Есть такая поговорка: если Бог хочет сделать вам подарок, то он заворачивает его в проблему. Поэтому пожар мы восприняли как толчок к большим изменениям, у нас появилась возможность создать новый парк, сделать его другим, с учетом всех ошибок, которые мы могли допустить в предыдущем. У нас появилась возможность сделать объект намного больше и наполнить его тем, чего не было в предыдущем парке. Всегда очень сложно развиваться в рамках существующего помещения, а когда приходится начинать с нуля, то можно учесть все свои пожелания и потребности.
Мы восстановились буквально за три месяца. Причин тому было три: первая — нужно было чем-то себя занять, вторая — мы, как я уже сказал, вкладываем большую часть прибыли в развитие, и так получилось, что у нас были сбережения, которые мы могли использовать, третья — мы готовились к открытию парка в Красноярске, и у нас были готовые экспонаты, многие из которых хранили в других местах, поэтому они сохранились. Мы приостановили работу над поиском помещения для Красноярска, стали работать 24 часа в сутки над новосибирским проектом. А поддерживающим фактором стало то, что в интернете было много статей о пожаре, и все комментарии, все посты про нас были исключительно позитивными, люди искренне сочувствовали и желали нам удачи, оставляли очень поддерживающие высказывания. Когда мы это читали, то понимали, что людям нужно то, что мы делаем.
Мы отложили открытие Красноярска, и осенью запустили обновленный объект в Новосибирске, а к концу года завершили работу и над красноярским проектом — темп, который мы набрали, занимаясь стройкой в Новосибирске, помог нам быстро запустить проект и в Красноярске.

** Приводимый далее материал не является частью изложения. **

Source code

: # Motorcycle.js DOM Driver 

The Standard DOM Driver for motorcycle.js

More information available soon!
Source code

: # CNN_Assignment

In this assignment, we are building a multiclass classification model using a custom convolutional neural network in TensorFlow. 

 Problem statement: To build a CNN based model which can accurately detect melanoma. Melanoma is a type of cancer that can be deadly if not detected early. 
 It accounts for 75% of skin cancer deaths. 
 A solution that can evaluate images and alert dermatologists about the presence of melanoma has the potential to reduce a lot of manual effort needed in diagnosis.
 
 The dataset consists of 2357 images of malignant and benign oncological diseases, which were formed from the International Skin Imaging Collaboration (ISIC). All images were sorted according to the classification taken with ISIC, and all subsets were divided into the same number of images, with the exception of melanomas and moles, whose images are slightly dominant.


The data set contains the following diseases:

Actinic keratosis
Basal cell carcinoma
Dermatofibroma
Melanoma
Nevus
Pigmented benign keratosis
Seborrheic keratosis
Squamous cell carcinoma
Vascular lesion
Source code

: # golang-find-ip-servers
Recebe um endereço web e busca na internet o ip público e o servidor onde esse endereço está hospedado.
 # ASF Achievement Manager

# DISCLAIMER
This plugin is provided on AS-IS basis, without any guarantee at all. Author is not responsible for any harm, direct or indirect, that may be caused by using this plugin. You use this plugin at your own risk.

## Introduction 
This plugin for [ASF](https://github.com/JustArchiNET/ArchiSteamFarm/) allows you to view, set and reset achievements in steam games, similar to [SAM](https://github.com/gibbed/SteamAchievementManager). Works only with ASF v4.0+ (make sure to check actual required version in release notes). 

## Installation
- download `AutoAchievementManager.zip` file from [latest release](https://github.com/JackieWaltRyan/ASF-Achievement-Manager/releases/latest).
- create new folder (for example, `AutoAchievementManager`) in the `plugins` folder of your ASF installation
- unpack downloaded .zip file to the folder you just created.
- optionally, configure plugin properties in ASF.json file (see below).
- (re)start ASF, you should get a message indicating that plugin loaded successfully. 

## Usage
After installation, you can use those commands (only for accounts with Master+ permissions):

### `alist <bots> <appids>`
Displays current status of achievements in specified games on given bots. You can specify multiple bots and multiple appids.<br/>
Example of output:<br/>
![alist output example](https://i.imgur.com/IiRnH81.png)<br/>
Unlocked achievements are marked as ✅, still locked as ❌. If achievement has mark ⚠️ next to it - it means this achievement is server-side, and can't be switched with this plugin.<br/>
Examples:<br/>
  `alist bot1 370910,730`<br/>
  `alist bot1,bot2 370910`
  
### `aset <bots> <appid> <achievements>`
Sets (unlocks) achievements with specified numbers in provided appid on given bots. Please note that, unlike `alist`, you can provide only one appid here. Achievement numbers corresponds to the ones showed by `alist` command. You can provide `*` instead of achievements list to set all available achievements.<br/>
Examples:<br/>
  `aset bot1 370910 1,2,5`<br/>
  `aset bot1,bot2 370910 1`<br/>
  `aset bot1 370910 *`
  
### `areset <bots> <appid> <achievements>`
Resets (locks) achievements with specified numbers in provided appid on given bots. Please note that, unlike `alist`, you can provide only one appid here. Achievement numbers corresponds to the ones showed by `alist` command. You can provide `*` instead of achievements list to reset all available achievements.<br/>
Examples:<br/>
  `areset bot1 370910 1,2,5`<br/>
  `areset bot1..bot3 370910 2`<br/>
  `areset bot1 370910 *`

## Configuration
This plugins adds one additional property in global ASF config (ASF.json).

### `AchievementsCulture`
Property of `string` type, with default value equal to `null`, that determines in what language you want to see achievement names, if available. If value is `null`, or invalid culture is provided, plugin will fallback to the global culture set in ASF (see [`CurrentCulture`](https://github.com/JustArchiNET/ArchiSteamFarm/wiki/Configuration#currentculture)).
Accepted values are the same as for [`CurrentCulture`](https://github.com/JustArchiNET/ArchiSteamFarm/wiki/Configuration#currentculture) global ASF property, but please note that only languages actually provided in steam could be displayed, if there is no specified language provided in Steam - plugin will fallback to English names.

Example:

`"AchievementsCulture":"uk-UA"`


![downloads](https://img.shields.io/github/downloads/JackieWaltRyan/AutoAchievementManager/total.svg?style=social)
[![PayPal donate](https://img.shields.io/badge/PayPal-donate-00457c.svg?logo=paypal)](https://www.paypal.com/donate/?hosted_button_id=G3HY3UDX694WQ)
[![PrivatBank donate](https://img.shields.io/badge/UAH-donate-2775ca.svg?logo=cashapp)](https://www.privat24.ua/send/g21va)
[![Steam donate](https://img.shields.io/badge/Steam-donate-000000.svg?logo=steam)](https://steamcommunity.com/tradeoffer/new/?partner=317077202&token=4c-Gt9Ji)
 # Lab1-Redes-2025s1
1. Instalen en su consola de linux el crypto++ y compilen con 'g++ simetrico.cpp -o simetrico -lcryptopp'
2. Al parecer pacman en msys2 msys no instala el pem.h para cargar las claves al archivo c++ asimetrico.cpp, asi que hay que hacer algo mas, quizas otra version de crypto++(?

Какие еще города вы намерены охватить?
— За время развития проекта у нас сформировалась отличная команда. Мы живем в разных городах, часовых поясах, но нас объединяет общая вовлеченность в то, что мы делаем все вместе.
Сейчас думаем о том, чтобы значительно переделать парк в Екатеринбурге, потому что там он все еще маленький и развивается немного в другой концепции. Он был первым из открывшихся и, по идее, он больше всех нуждается в обновлении. Но мы хотим провести обновление с пользой для остальных объектов, внедрить что-то новое, что потом будем транслировать в другие парки. Не хотим повторять то, что уже есть, а планируем построить уже следующую версию «Галилео», чтобы задать себе новую волну развития. Потому что когда-то точно наступит момент перехода на новый уровень, и сейчас мы хотим пройти этот путь в Екатеринбурге.